Not long after Zuckerberg’s testimony, Facebook launched the largest ad campaign in its history, including prime-time-television spots with gentle piano music, home-video clips, and a narrator who said, “We had to deal with spam, clickbait, fake news, and data misuse. That’s going to change.” But the ads fell flat. Fast Company wrote, “The company punted on the opportunity to take any real responsibility for its actions.” In July, a British parliamentary committee examining Russian fake news accused Facebook of dodging questions “to the point of obstruction.” Damian Collins, the panel’s chairman, said people are “realizing they themselves are the product, not just the user of a free service.”

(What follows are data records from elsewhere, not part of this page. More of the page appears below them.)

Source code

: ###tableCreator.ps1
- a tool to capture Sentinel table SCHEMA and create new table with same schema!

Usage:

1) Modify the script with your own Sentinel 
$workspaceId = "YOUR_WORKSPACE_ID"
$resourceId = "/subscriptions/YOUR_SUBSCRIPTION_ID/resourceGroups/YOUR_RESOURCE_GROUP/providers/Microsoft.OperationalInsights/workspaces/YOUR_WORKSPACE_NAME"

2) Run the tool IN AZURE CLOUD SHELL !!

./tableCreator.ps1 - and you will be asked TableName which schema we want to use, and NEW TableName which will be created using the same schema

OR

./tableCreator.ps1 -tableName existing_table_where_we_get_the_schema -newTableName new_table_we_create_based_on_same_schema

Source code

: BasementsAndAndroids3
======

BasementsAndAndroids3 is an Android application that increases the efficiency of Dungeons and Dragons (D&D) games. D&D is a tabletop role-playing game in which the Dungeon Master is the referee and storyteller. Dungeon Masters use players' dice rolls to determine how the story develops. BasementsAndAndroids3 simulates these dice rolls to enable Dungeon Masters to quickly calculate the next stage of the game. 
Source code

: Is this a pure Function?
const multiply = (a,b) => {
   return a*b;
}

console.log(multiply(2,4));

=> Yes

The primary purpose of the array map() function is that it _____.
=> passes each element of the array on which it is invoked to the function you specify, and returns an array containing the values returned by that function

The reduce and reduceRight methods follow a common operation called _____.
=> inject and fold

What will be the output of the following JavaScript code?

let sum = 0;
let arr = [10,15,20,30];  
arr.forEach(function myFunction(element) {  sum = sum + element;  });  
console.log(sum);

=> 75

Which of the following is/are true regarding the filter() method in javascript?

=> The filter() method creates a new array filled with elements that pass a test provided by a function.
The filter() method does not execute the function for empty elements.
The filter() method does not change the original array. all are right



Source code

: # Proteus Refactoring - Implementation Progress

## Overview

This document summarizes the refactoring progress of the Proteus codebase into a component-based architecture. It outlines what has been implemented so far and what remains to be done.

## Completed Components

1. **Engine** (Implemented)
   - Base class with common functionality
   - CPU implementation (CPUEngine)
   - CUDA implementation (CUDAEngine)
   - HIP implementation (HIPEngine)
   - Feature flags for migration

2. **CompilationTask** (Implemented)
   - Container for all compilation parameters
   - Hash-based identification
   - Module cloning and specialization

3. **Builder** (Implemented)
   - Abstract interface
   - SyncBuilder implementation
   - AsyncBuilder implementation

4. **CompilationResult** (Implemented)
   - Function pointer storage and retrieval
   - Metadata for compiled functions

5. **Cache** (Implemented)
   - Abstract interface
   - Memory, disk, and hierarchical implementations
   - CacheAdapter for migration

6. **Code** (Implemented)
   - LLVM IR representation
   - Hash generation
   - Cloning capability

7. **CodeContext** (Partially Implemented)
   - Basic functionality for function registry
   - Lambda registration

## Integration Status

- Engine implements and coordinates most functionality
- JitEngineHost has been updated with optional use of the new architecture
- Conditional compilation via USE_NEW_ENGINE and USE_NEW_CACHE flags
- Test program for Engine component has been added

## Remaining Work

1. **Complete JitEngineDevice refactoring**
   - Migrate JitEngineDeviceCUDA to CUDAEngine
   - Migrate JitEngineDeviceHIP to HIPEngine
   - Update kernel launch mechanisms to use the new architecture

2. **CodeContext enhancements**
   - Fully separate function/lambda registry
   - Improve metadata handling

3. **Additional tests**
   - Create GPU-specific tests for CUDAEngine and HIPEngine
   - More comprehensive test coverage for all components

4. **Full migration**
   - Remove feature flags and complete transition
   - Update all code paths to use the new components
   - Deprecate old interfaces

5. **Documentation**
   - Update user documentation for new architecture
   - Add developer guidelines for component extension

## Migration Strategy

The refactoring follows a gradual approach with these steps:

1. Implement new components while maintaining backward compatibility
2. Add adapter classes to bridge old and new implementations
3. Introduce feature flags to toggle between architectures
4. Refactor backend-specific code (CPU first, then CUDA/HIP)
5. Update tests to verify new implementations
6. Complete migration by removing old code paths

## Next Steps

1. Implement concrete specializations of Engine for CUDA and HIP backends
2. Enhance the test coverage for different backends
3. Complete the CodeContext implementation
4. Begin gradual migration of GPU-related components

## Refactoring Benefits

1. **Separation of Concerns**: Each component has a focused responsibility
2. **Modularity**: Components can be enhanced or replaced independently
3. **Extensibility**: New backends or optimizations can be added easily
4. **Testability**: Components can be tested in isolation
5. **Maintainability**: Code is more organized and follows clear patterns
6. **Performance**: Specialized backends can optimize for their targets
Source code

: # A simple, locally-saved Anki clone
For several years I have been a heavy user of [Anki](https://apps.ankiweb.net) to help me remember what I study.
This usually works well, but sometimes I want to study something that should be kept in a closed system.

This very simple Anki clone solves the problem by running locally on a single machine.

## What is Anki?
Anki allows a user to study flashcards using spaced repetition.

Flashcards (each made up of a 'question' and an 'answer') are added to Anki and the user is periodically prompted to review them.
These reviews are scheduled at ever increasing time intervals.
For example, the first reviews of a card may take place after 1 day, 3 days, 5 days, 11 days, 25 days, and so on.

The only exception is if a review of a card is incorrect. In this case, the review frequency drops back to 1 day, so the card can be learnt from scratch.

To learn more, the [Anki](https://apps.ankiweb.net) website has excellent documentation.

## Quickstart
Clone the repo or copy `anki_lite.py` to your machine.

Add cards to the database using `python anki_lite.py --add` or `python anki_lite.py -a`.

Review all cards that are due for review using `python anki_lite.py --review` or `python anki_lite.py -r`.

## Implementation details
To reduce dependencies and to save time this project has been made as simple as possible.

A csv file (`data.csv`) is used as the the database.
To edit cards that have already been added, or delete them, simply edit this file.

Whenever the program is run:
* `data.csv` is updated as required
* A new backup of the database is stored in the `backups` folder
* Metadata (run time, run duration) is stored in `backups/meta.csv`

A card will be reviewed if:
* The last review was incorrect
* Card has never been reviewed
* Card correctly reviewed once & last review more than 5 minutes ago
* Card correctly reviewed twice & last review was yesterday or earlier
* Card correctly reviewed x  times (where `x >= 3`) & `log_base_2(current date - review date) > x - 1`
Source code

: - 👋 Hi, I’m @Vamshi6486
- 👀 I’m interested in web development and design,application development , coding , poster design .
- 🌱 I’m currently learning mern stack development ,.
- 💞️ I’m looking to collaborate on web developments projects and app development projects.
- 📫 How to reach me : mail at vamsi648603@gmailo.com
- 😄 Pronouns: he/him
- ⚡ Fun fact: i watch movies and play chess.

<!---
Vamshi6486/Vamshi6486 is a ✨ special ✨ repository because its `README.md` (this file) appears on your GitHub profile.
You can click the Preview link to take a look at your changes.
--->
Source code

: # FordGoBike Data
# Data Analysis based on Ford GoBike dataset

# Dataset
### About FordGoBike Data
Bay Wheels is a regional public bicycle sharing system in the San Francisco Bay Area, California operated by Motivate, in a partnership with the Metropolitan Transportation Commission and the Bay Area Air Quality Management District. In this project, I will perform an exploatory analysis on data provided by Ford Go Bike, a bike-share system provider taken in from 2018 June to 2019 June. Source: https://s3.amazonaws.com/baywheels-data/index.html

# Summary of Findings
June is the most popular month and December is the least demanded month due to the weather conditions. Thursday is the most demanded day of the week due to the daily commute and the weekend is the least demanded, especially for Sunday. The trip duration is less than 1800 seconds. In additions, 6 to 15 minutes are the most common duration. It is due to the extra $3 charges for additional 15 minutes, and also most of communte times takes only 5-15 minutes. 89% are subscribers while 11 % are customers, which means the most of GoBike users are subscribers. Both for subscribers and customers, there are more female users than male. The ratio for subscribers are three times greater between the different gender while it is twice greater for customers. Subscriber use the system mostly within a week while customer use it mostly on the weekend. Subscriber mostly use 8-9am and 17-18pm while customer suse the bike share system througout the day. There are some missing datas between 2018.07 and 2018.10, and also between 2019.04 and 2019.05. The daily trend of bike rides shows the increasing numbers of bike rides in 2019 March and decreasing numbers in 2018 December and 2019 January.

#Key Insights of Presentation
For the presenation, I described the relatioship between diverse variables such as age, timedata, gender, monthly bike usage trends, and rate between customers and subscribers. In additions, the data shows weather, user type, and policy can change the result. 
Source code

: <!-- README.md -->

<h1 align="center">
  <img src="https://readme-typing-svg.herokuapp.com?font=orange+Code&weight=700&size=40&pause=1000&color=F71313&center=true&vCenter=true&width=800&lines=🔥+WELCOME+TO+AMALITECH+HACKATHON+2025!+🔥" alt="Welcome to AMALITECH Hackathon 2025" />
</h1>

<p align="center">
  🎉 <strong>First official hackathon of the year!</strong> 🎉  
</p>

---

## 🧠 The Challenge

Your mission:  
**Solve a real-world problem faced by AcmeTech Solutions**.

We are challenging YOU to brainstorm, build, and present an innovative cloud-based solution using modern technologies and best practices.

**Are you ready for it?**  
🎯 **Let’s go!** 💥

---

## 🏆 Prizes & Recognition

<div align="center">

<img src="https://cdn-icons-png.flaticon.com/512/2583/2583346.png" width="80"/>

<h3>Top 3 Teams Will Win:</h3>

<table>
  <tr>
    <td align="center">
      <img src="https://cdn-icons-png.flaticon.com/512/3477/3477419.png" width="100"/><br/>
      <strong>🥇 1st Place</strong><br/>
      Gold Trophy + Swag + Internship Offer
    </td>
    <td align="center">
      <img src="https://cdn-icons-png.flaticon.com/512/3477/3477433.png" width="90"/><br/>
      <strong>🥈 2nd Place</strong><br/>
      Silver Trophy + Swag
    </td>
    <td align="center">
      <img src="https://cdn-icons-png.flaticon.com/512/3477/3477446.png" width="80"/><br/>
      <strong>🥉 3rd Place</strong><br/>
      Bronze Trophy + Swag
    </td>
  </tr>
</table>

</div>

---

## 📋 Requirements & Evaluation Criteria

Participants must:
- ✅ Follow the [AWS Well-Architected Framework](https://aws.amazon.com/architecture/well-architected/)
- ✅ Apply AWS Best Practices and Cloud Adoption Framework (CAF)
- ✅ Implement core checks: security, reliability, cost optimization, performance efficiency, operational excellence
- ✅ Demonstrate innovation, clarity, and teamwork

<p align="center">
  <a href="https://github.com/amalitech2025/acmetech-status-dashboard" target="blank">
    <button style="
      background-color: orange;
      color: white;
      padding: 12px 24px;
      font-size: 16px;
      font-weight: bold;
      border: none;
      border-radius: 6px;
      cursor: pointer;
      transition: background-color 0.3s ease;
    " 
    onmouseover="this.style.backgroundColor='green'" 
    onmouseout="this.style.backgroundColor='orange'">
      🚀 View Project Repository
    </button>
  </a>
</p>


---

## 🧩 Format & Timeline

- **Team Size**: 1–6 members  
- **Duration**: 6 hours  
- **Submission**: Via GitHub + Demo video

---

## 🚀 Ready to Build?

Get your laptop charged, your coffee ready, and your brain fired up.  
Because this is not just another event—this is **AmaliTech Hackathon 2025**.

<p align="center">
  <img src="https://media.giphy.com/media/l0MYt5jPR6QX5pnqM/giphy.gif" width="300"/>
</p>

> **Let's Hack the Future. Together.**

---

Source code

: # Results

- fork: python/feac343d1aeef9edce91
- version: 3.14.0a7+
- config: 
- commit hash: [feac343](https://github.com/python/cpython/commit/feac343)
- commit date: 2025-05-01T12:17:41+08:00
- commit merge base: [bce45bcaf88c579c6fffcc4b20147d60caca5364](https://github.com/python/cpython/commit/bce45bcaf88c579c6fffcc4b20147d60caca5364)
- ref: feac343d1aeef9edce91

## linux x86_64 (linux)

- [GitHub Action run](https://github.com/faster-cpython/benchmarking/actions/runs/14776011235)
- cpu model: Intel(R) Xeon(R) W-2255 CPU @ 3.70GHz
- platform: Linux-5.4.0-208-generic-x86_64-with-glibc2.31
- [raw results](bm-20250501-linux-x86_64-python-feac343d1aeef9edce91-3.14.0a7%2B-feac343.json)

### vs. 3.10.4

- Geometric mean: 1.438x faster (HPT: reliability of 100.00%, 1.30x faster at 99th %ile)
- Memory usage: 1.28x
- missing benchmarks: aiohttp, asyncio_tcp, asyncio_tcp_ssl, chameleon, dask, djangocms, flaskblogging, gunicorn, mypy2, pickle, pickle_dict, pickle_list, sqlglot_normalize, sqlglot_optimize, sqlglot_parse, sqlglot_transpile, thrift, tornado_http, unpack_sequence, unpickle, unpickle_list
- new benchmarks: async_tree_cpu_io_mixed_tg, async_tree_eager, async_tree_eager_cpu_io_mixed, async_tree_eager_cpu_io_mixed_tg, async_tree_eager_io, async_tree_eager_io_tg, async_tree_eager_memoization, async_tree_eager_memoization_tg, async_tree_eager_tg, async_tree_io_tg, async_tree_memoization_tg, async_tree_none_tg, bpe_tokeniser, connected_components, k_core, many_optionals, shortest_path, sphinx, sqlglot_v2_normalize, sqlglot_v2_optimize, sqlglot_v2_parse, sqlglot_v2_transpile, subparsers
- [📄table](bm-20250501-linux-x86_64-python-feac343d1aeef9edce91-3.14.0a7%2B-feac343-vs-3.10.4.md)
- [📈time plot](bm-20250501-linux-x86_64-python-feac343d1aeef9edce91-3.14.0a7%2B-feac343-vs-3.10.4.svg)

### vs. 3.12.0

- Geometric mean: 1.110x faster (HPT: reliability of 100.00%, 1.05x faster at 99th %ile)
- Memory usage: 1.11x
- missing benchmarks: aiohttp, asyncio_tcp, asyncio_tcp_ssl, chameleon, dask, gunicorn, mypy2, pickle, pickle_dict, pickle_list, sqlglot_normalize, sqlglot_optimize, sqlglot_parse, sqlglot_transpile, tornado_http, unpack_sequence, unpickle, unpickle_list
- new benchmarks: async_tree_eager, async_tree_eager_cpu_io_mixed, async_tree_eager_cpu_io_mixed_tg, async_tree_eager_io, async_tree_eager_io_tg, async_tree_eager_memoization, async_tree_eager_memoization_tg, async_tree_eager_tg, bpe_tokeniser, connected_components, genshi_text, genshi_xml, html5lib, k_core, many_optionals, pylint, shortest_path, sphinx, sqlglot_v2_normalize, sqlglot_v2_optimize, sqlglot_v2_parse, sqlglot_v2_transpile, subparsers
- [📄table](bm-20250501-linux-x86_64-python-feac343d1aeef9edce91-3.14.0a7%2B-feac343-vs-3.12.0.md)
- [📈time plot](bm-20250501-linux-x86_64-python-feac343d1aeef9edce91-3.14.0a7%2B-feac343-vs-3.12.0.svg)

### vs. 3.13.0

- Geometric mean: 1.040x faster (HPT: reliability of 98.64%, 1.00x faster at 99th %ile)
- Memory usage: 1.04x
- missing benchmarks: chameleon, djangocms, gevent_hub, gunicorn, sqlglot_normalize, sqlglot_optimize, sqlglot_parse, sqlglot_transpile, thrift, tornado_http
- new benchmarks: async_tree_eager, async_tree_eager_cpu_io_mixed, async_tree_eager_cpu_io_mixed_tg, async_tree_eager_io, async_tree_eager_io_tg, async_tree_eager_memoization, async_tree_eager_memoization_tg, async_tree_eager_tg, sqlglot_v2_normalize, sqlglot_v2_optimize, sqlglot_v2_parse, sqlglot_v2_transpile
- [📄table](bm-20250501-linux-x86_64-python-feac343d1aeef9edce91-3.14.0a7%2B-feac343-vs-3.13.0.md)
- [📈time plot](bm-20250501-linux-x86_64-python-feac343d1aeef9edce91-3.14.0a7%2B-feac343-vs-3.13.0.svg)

As public frustration has grown, the mood inside Facebook has been, on the whole, sanguine. Executives and rank-and-file employees often say they understand the complaints but also believe that the company is unfairly scapegoated by those (especially journalists) who are troubled by technology or by the outcome of the 2016 election. Executives are confident that they are taking the steps that will solve the company’s problems, as they have over its fourteen-year history. But a Facebook breach today means more than a Facebook breach five or ten years ago, not only because the company has grown so dramatically but also because of the cumulative effect. Isolated problems that might be dismissed as inevitable acquire greater meaning and consequence in the context of a pattern of missteps.
In the days and weeks ahead, Facebook will be judged only partly on its technical response, and its inevitable pledges and initiatives; more important, it will be judged on its actual steps to manage the collection and protection of user data. Zuckerberg, who chose to keep the Sun Microsystems sign on campus, knows that no company can afford to assume its primacy will endure. In the early nineteen-eighties, Atari appeared to be such an indomitable force that the makers of “Blade Runner,” the 1982 dystopian drama, covered their imaginary future landscape with Atari signs. (The company later faded alongside Yahoo, AOL, Sun, and other erstwhile giants.)
In a post, on Friday, about the hack, Zuckerberg adopted a careful line between confidence and concern: “While I’m glad we found this, fixed the vulnerability, and secured the accounts that may be at risk,” he wrote, “the reality is we need to continue developing new tools to prevent this from happening in the first place.”